As described earlier on many occasions in diverse discussion fora, we are not keen on implementing checkpointing at the science application level for multiple reasons. Among these is the fact that the current application would have to be re-written. And this application is not developed by our team. The second most important argument is that unlike other distributed computing projects, our project already consists of multiple applications and will be massively extended in the future. We therefore require a BOINC-integrated, universal checkpointing mechanism as we cannot re-write all the applications each time a new version is released. Such a universal approach would also be beneficial to all the other projects and, to my point of view, is therefore of utmost universal importance. Unfortunately, there seems to be zero efforts from the BOINC developers to take this request serious. As a consequence, I cannot exclude that RNA World might one day migrate to a different, more advanced DC infrastructure that satisfies our needs in a more timely fashion.

Michael.

Re: CMsearch large not saving state on any kind of suspend

Verfasst: 08.01.2012 17:47
von Xenu
I could live with the lack of suspend if the run time could be counted on to be close to what was predicted.

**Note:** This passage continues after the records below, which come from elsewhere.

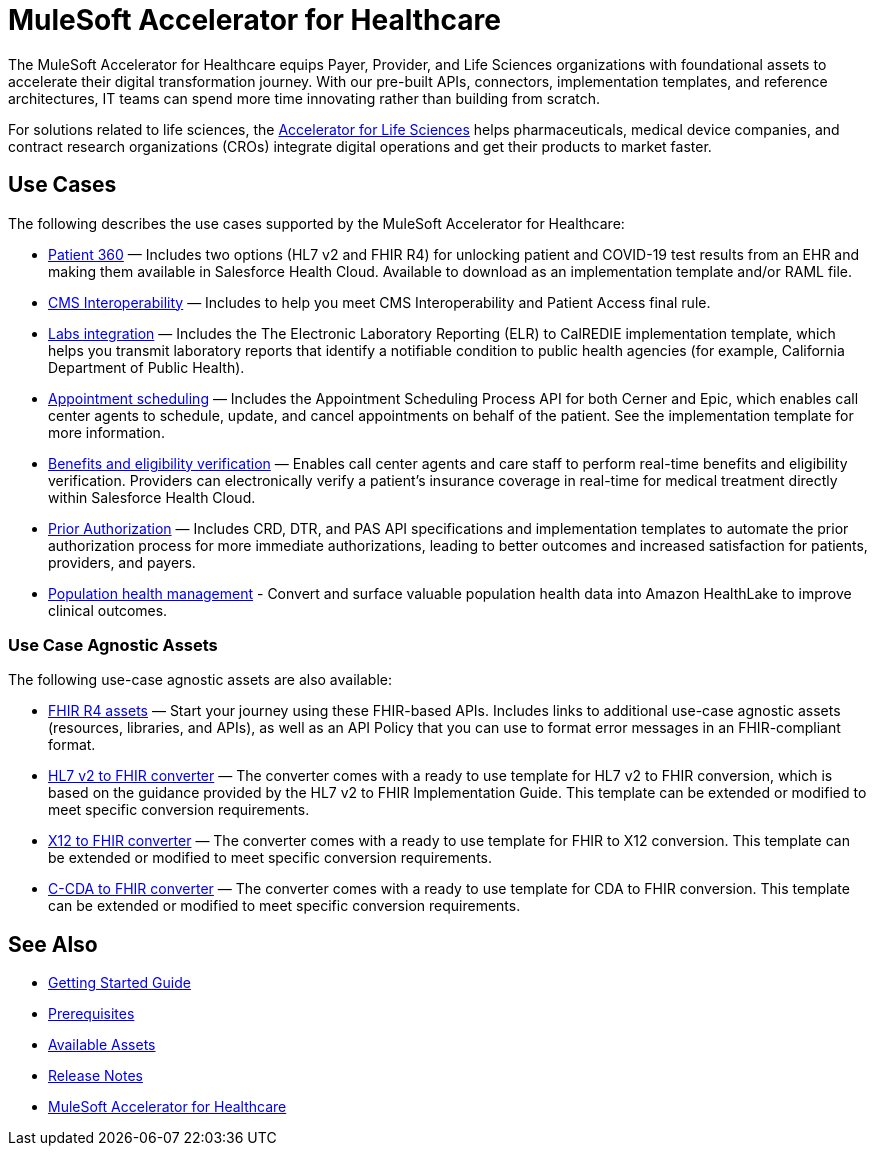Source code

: = MuleSoft Accelerator for Healthcare
:hls-version: 2.15

The MuleSoft Accelerator for Healthcare equips Payer, Provider, and Life Sciences organizations with foundational assets to accelerate their digital transformation journey. With our pre-built APIs, connectors, implementation templates, and reference architectures, IT teams can spend more time innovating rather than building from scratch.

For solutions related to life sciences, the https://www.mulesoft.com/exchange/org.mule.examples/mulesoft-accelerator-for-life-sciences/[Accelerator for Life Sciences^] helps pharmaceuticals, medical device companies, and contract research organizations (CROs) integrate digital operations and get their products to market faster.

== Use Cases

The following describes the use cases supported by the MuleSoft Accelerator for Healthcare:

* https://www.mulesoft.com/exchange/68ef9520-24e9-4cf2-b2f5-620025690913/catalyst-accelerator-for-healthcare/minor/{hls-version}/pages/Use%20case%201%20-%20Patient%20360/[Patient 360] — Includes two options (HL7 v2 and FHIR R4) for unlocking patient and COVID-19 test results from an EHR and making them available in Salesforce Health Cloud. Available to download as an implementation template and/or RAML file.
* https://www.mulesoft.com/exchange/68ef9520-24e9-4cf2-b2f5-620025690913/catalyst-accelerator-for-healthcare/minor/{hls-version}/pages/Use%20case%202%20-%20CMS%20Interoperability/[CMS Interoperability^] — Includes to help you meet CMS Interoperability and Patient Access final rule.
* https://www.mulesoft.com/exchange/68ef9520-24e9-4cf2-b2f5-620025690913/catalyst-accelerator-for-healthcare/minor/{hls-version}/pages/Use%20case%203%20-%20Labs%20integration/[Labs integration^] — Includes the The Electronic Laboratory Reporting (ELR) to CalREDIE implementation template, which helps you transmit laboratory reports that identify a notifiable condition to public health agencies (for example, California Department of Public Health).
* https://www.mulesoft.com/exchange/68ef9520-24e9-4cf2-b2f5-620025690913/catalyst-accelerator-for-healthcare/minor/{hls-version}/pages/Use%20case%204%20-%20Appointment%20scheduling/[Appointment scheduling^] — Includes the Appointment Scheduling Process API for both Cerner and Epic, which enables call center agents to schedule, update, and cancel appointments on behalf of the patient. See the implementation template for more information.
* https://www.mulesoft.com/exchange/68ef9520-24e9-4cf2-b2f5-620025690913/catalyst-accelerator-for-healthcare/minor/{hls-version}/pages/Use%20case%205%20-%20Benefits%20and%20eligibility%20verification/[Benefits and eligibility verification^] — Enables call center agents and care staff to perform real-time benefits and eligibility verification. Providers can electronically verify a patient's insurance coverage in real-time for medical treatment directly within Salesforce Health Cloud.
* https://www.mulesoft.com/exchange/68ef9520-24e9-4cf2-b2f5-620025690913/catalyst-accelerator-for-healthcare/minor/{hls-version}/pages/Use%20case%206%20-%20Prior%20Authorization/[Prior Authorization^] — Includes CRD, DTR, and PAS API specifications and implementation templates to automate the prior authorization process for more immediate authorizations, leading to better outcomes and increased satisfaction for patients, providers, and payers.
* https://anypoint.mulesoft.com/exchange/68ef9520-24e9-4cf2-b2f5-620025690913/catalyst-accelerator-for-healthcare/minor/2.18/pages/Use%20case%207%20-%20Population%20health%20management/[Population health management^] -  Convert and surface valuable population health data into Amazon HealthLake to improve clinical outcomes.

=== Use Case Agnostic Assets

The following use-case agnostic assets are also available:

* xref:fhir-r4-assets.adoc[FHIR R4 assets] — Start your journey using these FHIR-based APIs. Includes links to additional use-case agnostic assets (resources, libraries, and APIs), as well as an API Policy that you can use to format error messages in an FHIR-compliant format.
* xref:hl7-v2-fhir-converter.adoc[HL7 v2 to FHIR converter] — The converter comes with a ready to use template for HL7 v2 to FHIR conversion, which is based on the guidance provided by the HL7 v2 to FHIR Implementation Guide. This template can be extended or modified to meet specific conversion requirements.
* xref:x12-fhir-converter.adoc[X12 to FHIR converter] — The converter comes with a ready to use template for FHIR to X12 conversion. This template can be extended or modified to meet specific conversion requirements.
* xref:ccda-fhir-converter.adoc[C-CDA to FHIR converter] — The converter comes with a ready to use template for CDA to FHIR conversion. This template can be extended or modified to meet specific conversion requirements.

== See Also

* xref:accelerators::getting-started.adoc[Getting Started Guide]
* xref:prerequisites.adoc[Prerequisites]
* xref:fins-r4-assets.adoc[Available Assets]
* xref:release-notes.adoc[Release Notes]
* https://www.mulesoft.com/exchange/org.mule.examples/catalyst-accelerator-for-healthcare/[MuleSoft Accelerator for Healthcare^]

I started the job I'm currently running, with run time that was supposed to be around 140 hours. It hit 100% after 333.5 high priority hours, but after that has run another 381 hours at high priority, and still hasn't finished. It would have been nice to know what I was getting into.

Re: CMsearch large not saving state on any kind of suspend

Verfasst: 08.01.2012 23:19
von Ananas
@Xenu : disabling XXL work if you prefer shorter ones (described above : "Run only the selected applications"), that should relax the situation a bit

edit : The first call to the cmsearch program estimates the runtime to the 100% mark ... and you're right, it sometimes isn't too close to reality :

wrapper: no checkpoint file found
wrapper: running cmsearch (--forecast 1 -T 0.0 --fil-T-hmm 0.0 --fil-T-qdb 0.0
RF00976_mir-583.cm Ornithorhynchus-anatinus-(platypus)_CM000409.lin.EMBL.fasta)
forecast.txt found.


This might be caused by the CPU specific optimizations, that probably work better for the forecast than for the real calculation.

Re: CMsearch large not saving state on any kind of suspend

Verfasst: 10.01.2012 17:34
von Xenu
Thanks, I disabled XXL a little over a month ago.

I don't mind jobs that take a really long time, but by now it's been at 100% for close to 3 weeks. Will it complete today? Next week? The week after? Is it caught in a loop and will never complete? I've really given up guessing, but would hope that the coders could figure out some way of preventing this sort of thing.

Re: CMsearch large not saving state on any kind of suspend

Verfasst: 10.01.2012 17:41
von yoyo
About which workunitID you are talking?
yoyo

Re: CMsearch large not saving state on any kind of suspend

Verfasst: 10.01.2012 19:18
von Xenu
That would be WU 5759022, now at 764 hours on a 2.6 GHz core.